» Problem to work on: Turn the listing below into a numbered list, starting at the line that contains "Between 2018-02-10 and" and continuing through the line that contains "Rank the categories". Skip blank lines and leave out the pictures.

» Recorded information:
○ ○ ○ ○ ○

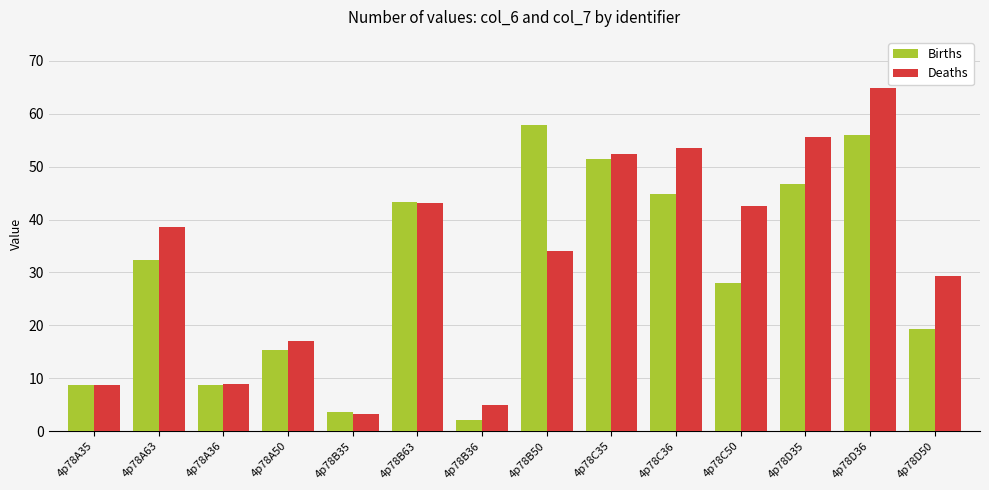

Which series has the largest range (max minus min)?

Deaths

○ ○ ○ ○ ○

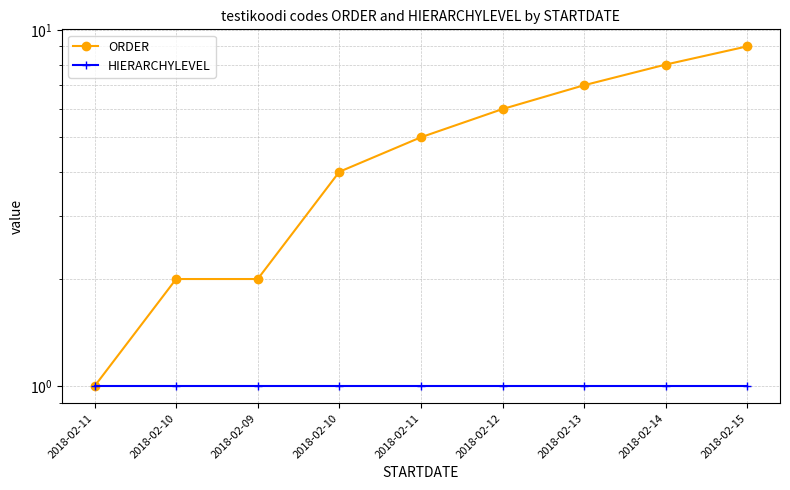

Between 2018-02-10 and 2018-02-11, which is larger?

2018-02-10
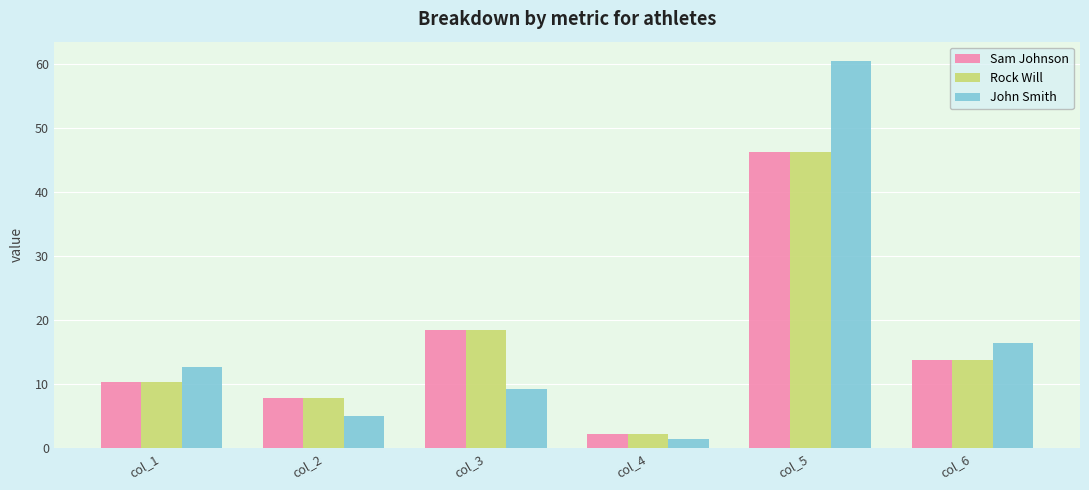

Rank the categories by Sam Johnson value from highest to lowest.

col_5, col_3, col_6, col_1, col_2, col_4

○ ○ ○ ○ ○

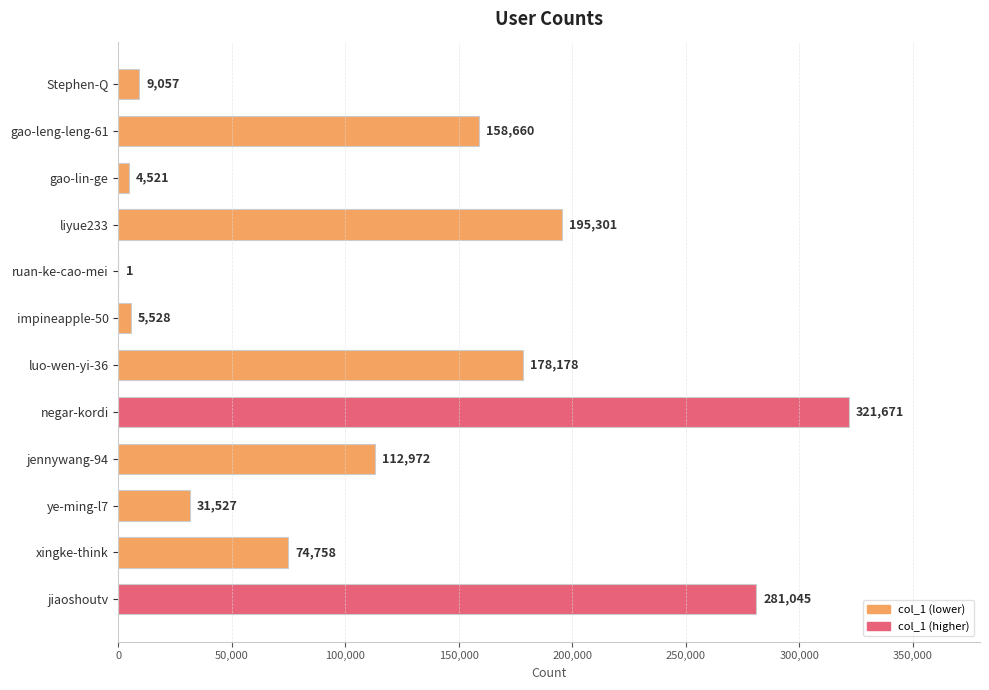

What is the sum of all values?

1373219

○ ○ ○ ○ ○

» Answer for this exercise:
1. Between 2018-02-10 and 2018-02-11, which is larger?
2. 2018-02-10
3. Rank the categories by Sam Johnson value from highest to lowest.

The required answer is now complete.